GIVEN RECORDS -
+ + + + + + +

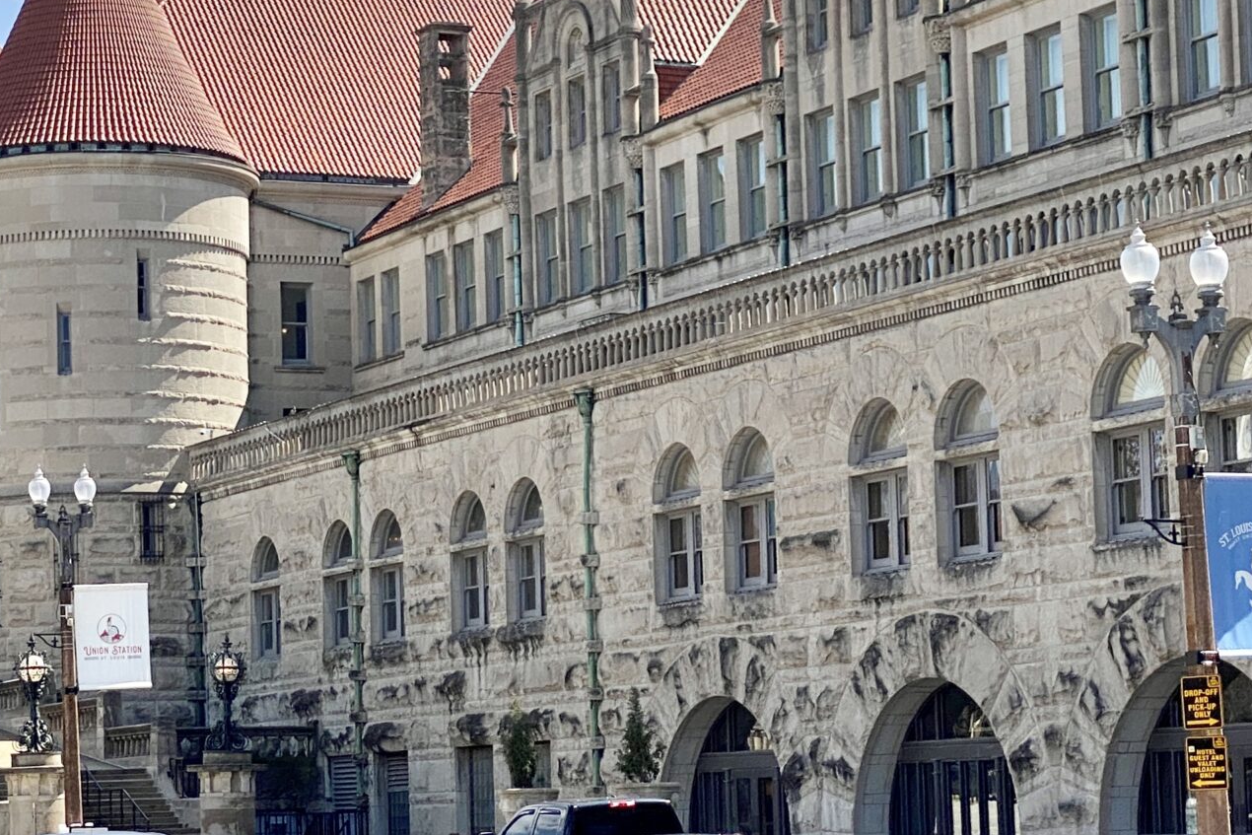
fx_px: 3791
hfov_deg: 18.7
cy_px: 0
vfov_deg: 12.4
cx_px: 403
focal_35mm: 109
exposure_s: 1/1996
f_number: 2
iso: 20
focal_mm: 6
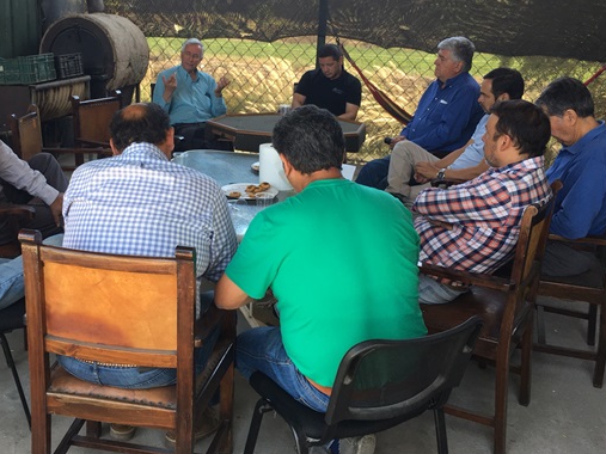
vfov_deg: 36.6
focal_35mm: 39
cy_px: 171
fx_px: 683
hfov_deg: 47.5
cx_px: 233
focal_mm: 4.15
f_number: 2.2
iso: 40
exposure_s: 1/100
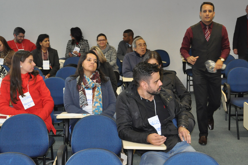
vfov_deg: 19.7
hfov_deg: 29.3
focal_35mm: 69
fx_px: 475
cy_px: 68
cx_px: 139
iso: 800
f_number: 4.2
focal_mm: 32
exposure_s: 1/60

+ + + + + + +

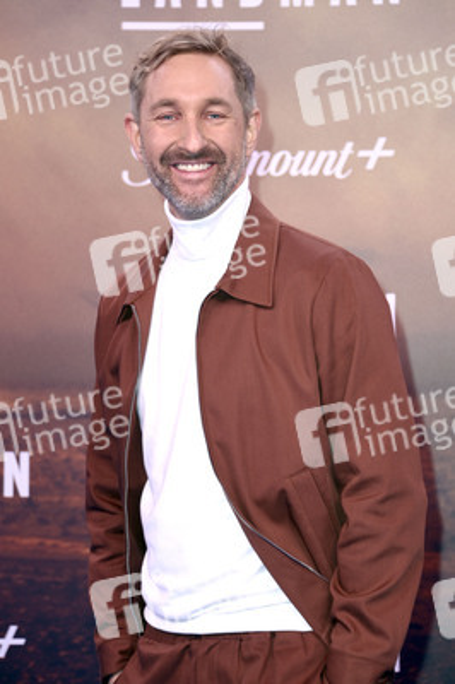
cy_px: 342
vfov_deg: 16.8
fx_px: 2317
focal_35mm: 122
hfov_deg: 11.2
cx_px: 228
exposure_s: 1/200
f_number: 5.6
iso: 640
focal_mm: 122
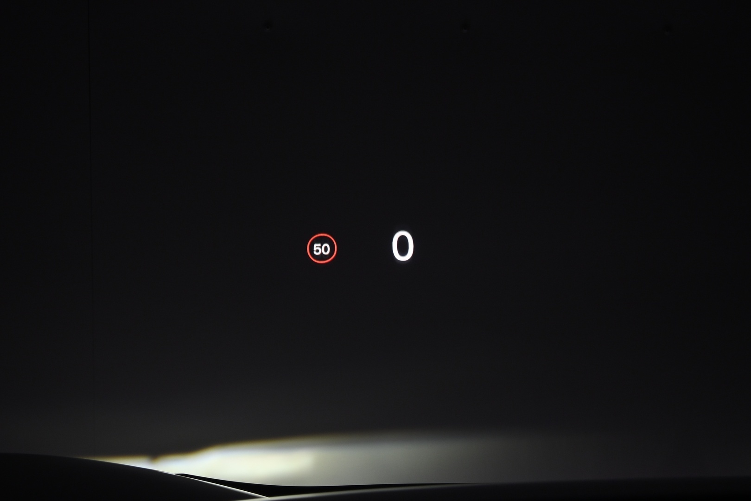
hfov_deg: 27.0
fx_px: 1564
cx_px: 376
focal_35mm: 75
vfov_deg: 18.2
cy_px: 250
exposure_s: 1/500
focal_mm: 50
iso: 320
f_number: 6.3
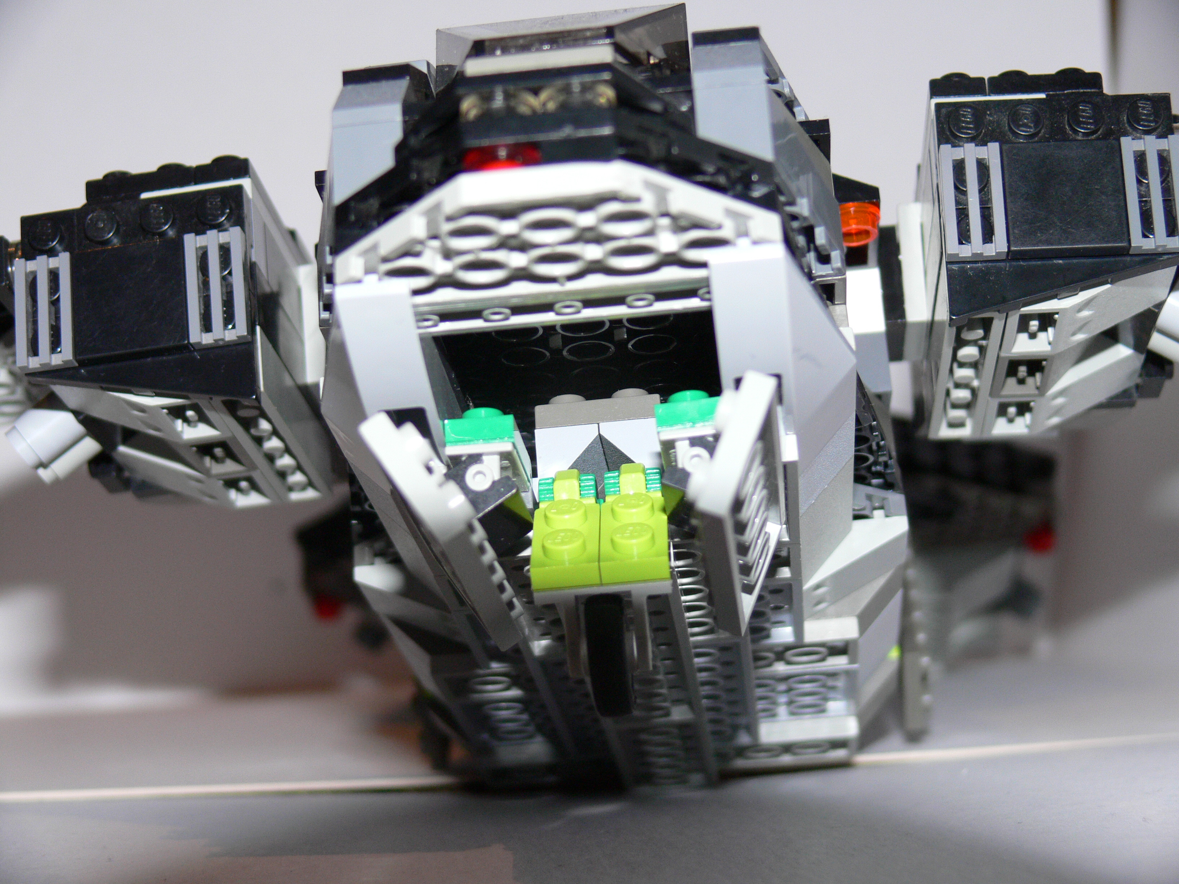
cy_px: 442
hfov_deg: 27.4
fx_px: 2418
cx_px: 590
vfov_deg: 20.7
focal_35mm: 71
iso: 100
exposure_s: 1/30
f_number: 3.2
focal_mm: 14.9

+ + + + + + +

WORK TASK -
All lines above starting at the one with "hfov_deg: 27.0" and ending at the one with "focal_mm: 14.9", inclusive, are to be printed again exactly, with the pictures left out.

ANSWER TO THIS TASK -
hfov_deg: 27.0
fx_px: 1564
cx_px: 376
focal_35mm: 75
vfov_deg: 18.2
cy_px: 250
exposure_s: 1/500
focal_mm: 50
iso: 320
f_number: 6.3
cy_px: 442
hfov_deg: 27.4
fx_px: 2418
cx_px: 590
vfov_deg: 20.7
focal_35mm: 71
iso: 100
exposure_s: 1/30
f_number: 3.2
focal_mm: 14.9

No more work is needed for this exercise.